Search factor for MixFormerV2 during training and testing

Question

Search factor for MixFormerV2 during training and testing

Kou-99 opened this issue a year ago · 4 comments

Thanks for your great work! I notice that the training search factor in yaml file for MixFormerV2-S is 4.5 while the testing search factor is 4.4 on LaSOT and 4.55 for Got10k and TrackingNet. Is there a reason for such inconsistency and will the mismatched factor affect the performance? Additionally, the center jitter for MixFormerV2-S is 4.5 (same as the search factor) will this cause more partially visible targets during training and reduce performance, considering MixFormerV2-S uses a smaller center jitter (4.5) and a larger search factor (5)?

Answer 1 · 2023-08-15T14:46:28.000Z

The search factor is a hyper parameter in both training and testing, well as center jitter. We choose the training hyper parameter according to the teacher model setting. The search factors in training and testing are not necessarily to be the same, even not necessarily to be fixed. Search factor only determines how to crop the test frame according to the result box.

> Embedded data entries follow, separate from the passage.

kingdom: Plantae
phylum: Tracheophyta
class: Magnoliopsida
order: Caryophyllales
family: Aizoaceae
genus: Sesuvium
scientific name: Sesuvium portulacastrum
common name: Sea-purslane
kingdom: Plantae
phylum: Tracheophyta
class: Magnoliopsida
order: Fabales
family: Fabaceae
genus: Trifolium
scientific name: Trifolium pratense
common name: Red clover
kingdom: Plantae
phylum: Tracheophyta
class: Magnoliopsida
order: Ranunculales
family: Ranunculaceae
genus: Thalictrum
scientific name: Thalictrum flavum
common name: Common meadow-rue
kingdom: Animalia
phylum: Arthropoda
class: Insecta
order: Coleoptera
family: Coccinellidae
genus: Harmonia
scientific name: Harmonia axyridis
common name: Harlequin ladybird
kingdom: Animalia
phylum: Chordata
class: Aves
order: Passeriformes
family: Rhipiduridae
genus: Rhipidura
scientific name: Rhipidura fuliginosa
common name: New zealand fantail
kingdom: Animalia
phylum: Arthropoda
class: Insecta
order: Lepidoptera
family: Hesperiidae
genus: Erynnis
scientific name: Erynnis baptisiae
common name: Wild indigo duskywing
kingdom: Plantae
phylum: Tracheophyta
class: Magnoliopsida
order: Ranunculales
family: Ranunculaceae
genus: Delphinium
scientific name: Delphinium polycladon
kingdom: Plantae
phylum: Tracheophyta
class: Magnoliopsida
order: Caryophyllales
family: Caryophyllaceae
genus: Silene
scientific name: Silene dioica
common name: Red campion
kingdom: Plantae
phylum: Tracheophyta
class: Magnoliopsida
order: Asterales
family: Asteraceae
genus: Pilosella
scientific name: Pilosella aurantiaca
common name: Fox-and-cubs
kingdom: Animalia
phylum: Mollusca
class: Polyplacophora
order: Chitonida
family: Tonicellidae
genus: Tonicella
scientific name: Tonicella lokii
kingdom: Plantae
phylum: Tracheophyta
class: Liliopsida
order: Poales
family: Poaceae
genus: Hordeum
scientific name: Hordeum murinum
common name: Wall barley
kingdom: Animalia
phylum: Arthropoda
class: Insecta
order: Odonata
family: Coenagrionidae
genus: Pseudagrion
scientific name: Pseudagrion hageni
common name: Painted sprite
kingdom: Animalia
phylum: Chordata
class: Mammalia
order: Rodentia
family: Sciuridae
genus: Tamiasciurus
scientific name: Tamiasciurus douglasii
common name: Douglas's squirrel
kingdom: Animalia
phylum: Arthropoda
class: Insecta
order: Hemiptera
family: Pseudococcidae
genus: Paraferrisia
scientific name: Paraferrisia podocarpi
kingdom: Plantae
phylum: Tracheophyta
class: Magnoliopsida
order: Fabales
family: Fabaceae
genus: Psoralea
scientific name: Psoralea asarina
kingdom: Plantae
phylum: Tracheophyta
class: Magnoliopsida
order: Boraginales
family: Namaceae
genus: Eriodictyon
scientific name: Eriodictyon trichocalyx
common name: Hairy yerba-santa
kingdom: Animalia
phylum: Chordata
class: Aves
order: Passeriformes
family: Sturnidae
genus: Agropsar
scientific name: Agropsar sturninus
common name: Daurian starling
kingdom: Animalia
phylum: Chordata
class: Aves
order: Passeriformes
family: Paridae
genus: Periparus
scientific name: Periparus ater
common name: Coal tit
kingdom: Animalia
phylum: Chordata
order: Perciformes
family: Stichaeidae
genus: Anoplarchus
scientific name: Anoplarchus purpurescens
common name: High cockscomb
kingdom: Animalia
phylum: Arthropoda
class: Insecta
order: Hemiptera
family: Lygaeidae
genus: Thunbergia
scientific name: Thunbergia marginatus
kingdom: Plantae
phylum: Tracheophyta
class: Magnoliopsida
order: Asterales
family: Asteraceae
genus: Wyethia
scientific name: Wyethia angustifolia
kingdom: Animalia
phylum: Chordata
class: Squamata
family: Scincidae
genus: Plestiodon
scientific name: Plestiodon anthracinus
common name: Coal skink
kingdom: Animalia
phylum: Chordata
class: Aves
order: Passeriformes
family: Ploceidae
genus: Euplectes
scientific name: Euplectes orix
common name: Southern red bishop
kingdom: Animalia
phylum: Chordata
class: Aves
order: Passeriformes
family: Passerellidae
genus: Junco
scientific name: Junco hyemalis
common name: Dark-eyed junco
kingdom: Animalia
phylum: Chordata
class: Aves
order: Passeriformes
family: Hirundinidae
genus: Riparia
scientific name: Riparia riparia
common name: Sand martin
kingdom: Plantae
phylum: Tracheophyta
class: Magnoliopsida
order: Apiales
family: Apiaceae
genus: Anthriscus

It may blend the performance slightly but is usually not the key point to the performance level. For specific videos, it can be tuned for a suitable one. It is also even possible to design a smart strategy for search factor during inference, such as dynamic adaptive method.

Answer 2 · 2023-08-15T15:09:15.000Z

The search factor is a hyper parameter in both training and testing, well as center jitter. We choose the training hyper parameter according to the teacher model setting. The search factors in training and testing are not necessarily to be the same, even not necessarily to be fixed. Search factor only determines how to crop the test frame according to the result box. It may blend the performance slightly but is usually not the key point to the performance level. For specific videos, it can be tuned for a suitable one. It is also even possible to design a smart strategy for search factor during inference, such as dynamic adaptive method.

Thanks for your quick reply! To make sure I get everything right, I list my understanding below:

The student share the same set of hyper-parameter with the teacher
During training, for Base: template/ search size: 128/ 288, template/ search factor: 2/ 5
During training, for Small: template/ search size: 112/ 224, template/ search factor: 2/ 5
During testing, search factor are carefully tuned for each dataset whereas the search size is fixed to the size used in training

Please correct me if anything is wrong, thanks!

Answer 3 · 2023-08-15T15:19:13.000Z

Yes. Except for the Small, search factor is 4.5 during training.

Answer 4 · 2023-08-15T15:23:09.000Z

Get it. Thanks for your reply! Good luck with your submission!